-------- PROVIDED RECORDS --------

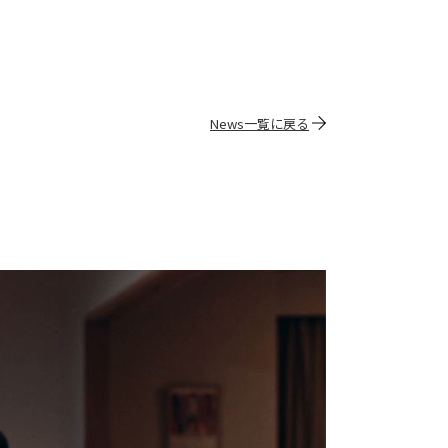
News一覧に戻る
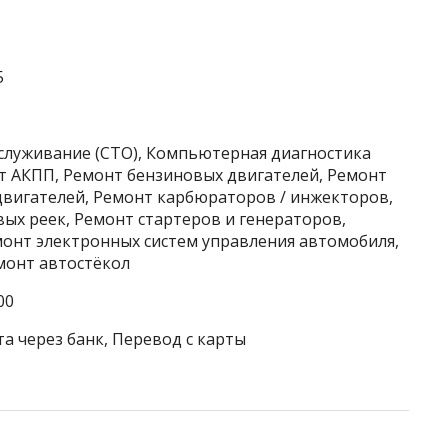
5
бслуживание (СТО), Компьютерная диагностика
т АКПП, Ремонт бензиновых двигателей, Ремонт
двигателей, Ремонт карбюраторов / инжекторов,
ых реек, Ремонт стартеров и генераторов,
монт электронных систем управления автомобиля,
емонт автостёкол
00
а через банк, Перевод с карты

--------
-------- PROVIDED RECORDS --------

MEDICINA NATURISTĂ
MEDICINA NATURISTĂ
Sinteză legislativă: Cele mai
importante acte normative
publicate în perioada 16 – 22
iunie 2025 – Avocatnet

--------

Pick out every line in the material that contains the word "двигателей", and copy each of those lines.

### EXERCISE RESPONSE
т АКПП, Ремонт бензиновых двигателей, Ремонт
двигателей, Ремонт карбюраторов / инжекторов,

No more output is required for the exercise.